Instructions:
- 1) Retype the passage of the debugging post from "There is a bunch" up to and including "Fixed, done, yipee.".
- 2) Using the debugging post, answer each item below on its own line.
(a) What utilization level did all the CPUs ramp up to?
(b) What is the managed wrapper around ICorDebug that the Visual Studio debugger team wrote called?
(c) About how long did it take to find the offending function with the tool?
[[ Page excerpt, beginning ]]
Recently a performance bug came my way. A highly multithreaded application, that can run for hours depending on the amount of data its processing, was observed having all its CPUs ramping up to 100% utilization, and the amount of data processed per second dropped down to nothing.
Ok, no big deal here. I've most likely got a state where all threads are stuck in a tight loop (most likely the same loop), and each thread is waiting on the other to set a flag that will allow them to exit the loop. Your basic deadlock issue. Pretty easy to fix, if I can reproduce the problem on my dev machine and use the debugger to tell me what the offending function is.
The problem is that I wasn’t able to reproduce it. Crap.
Ok…on to step two…
Looks like I'll have to find or build a tool that can give me the call stack of all the threads in a managed app. I started out trying to use System.Diagnostics.StackTrace, and StackFrame. From a System.Thread instance I can get create a StackTrace object and see what function the thread is in. But I cant get a list of all System.Thread objects in an app. I have access to the Process.Threads collection, but that gives me a list of System.Diagnostics.ProcessThread objects, not System.Thread. Shoot…that’s not going to work.
Ok, next step is to look at creating a really light weight debugger, from .Net's ICorDebug api, to basically break into the app and dump out the call stack of all the managed threads. I found a couple examples and it didn’t look too bad, but the only issue is that ICorDebug is a COM API. So I'd have to do all that fun C++ COM stuff…Ick. And I need the tool yesterday.
After digging around a bit more I found out that the Visual Studio debugger team wrote a very nice managed wrapper around ICorDebug, called MDbg. Sweet!
There is a bunch of info about it here.
After digging a bit further, I found that someone write a handy little tool called Managed Stack Explorer. Oh geez! The gods are smiling at me! That’s exactly what I need.
This little tool shows all managed apps running on your server. When you pick an app, it shows all threads in the process. When you click the thread, it shows you the call stack for that thread. Simple and nice.
With this tool, I was able to find the offending non-threadsafe function in about 5 minutes. Fixed, done, yipee.
But this post and about someone's tool, of my bug fixing adventures. No, its about coming across one of the most useful APIs I've seen in a long time! A simple and well designed .Net wrapper around ICorDebug, giving .Net developers full access to the CLR debugger. I'm very excited about the idea of a managed wrapper around ICorDebug. There are so many diagnostic tools that could be created with this. I'm looking forward to digging around in the API!
[[ Page excerpt, end ]]
[[ Dataset extract, beginning ]]
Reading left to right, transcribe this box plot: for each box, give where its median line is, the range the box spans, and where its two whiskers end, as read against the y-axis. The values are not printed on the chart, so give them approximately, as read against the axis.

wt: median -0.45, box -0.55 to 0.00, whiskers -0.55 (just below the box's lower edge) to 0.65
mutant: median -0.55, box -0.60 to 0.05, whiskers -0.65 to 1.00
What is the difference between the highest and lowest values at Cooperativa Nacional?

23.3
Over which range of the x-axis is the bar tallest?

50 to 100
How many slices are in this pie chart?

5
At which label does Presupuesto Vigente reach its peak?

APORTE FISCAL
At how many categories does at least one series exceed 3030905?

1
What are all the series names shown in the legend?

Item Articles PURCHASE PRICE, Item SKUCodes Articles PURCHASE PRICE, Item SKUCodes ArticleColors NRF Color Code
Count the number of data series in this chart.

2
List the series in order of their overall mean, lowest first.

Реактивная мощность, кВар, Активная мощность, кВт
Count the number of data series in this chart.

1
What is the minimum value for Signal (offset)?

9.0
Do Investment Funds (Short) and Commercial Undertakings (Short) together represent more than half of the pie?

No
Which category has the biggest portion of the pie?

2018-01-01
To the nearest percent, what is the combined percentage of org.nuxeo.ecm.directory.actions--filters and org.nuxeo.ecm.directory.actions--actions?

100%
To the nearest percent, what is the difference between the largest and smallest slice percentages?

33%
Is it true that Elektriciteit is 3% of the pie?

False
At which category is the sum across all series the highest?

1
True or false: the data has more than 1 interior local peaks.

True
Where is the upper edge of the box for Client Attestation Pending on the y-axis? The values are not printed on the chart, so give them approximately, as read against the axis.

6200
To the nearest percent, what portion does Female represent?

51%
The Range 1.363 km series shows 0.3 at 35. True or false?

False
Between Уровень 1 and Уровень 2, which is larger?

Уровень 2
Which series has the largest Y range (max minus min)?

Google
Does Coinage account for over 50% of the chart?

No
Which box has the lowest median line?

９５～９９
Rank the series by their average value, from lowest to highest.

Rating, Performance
[[ Dataset extract, end ]]
Results for each task:
- 1)
There is a bunch of info about it here.
After digging a bit further, I found that someone write a handy little tool called Managed Stack Explorer. Oh geez! The gods are smiling at me! That’s exactly what I need.
This little tool shows all managed apps running on your server. When you pick an app, it shows all threads in the process. When you click the thread, it shows you the call stack for that thread. Simple and nice.
With this tool, I was able to find the offending non-threadsafe function in about 5 minutes. Fixed, done, yipee.

- 2)
(a) 100%
(b) MDbg
(c) About 5 minutes